Anyway, even if it’s pretty hard to take Old Raimondo seriously, the sentiment that America has no role in making the world a better place is of course a serious and legitimate one. After all, most of the founders would probably be horrified by my proposal, and that should make any conservative pause. But I’m not sure all the great conservative thinkers would be, and there are certainly some conservative religious thinkers — John Paul II, to name an obvious one — who would be very sympathetic. Still, I doubt that the Founders or any conservative worth his salt would be as cowardly as those people who simply hide behind the skirts of moral relativism or try to dismiss an idea by attacking its author (an old Communist trick, by the way).

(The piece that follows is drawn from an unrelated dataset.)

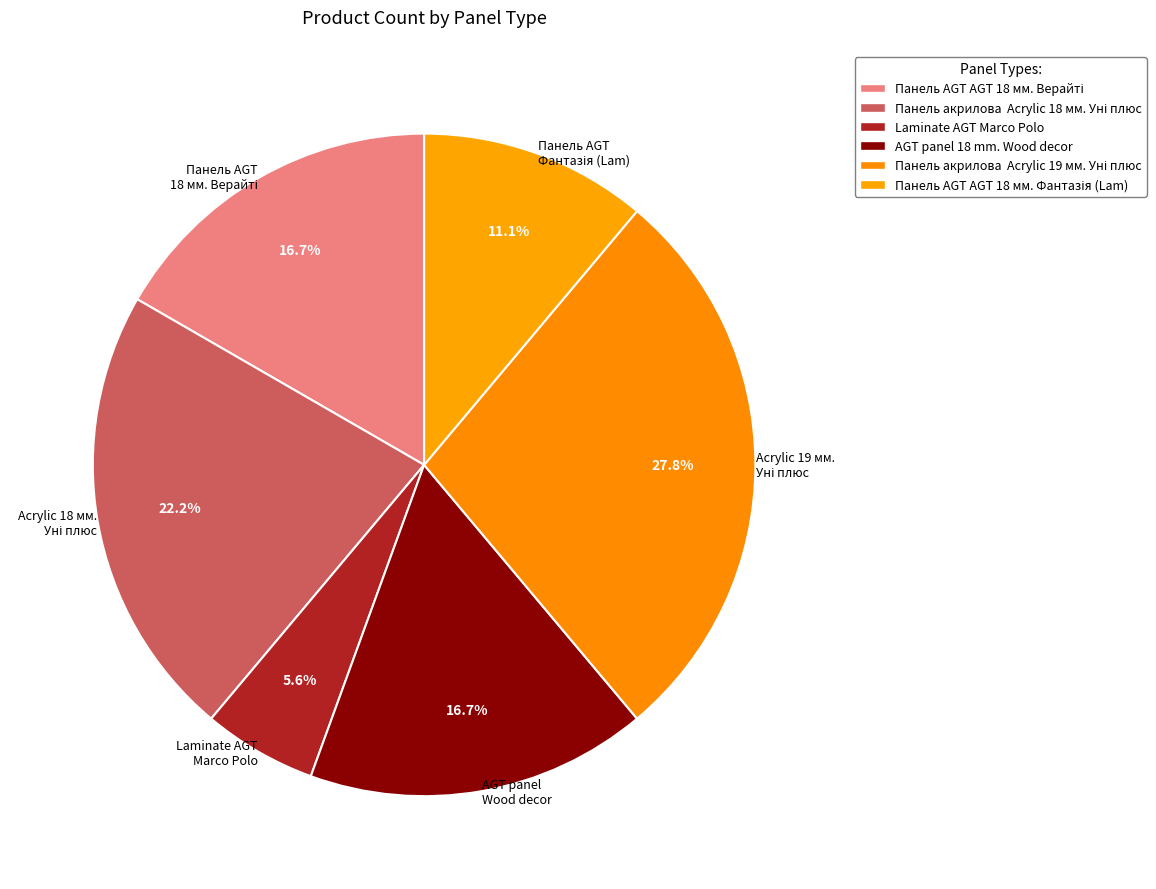

Which slice is the smallest?

Laminate AGT Marco Polo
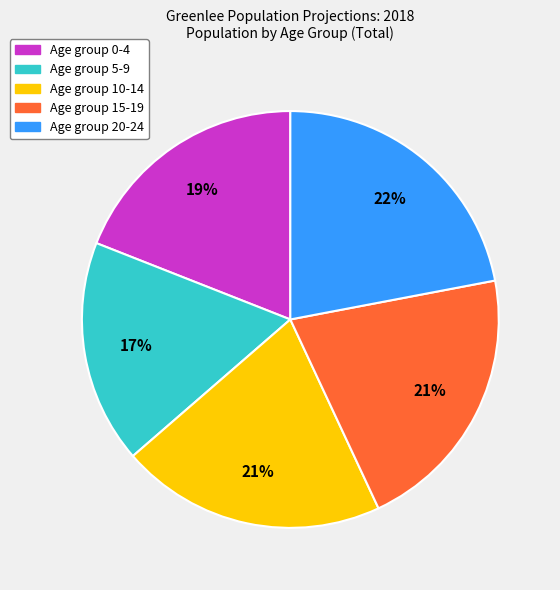

Does any single category account for the majority?

No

I have no problem with people who say Africa can’t be saved (they may be right). Or with people who say we shouldn’t try — if they are saying so because they think it can’t be done. But people who say they don’t want to do it simply because it offends their sensibilities or because they think Africans aren’t worth saving, well, shame on them.

Regardless, conservatism is not supposed to be against change or progress (I can quote you chapter and verse if you like). It is supposed to be skeptical of grandiose or reckless schemes which throw out the good in pursuit of the perfect. I have no illusions that Africa can be perfect; no place can be. But it would be nice if we tried to make it good.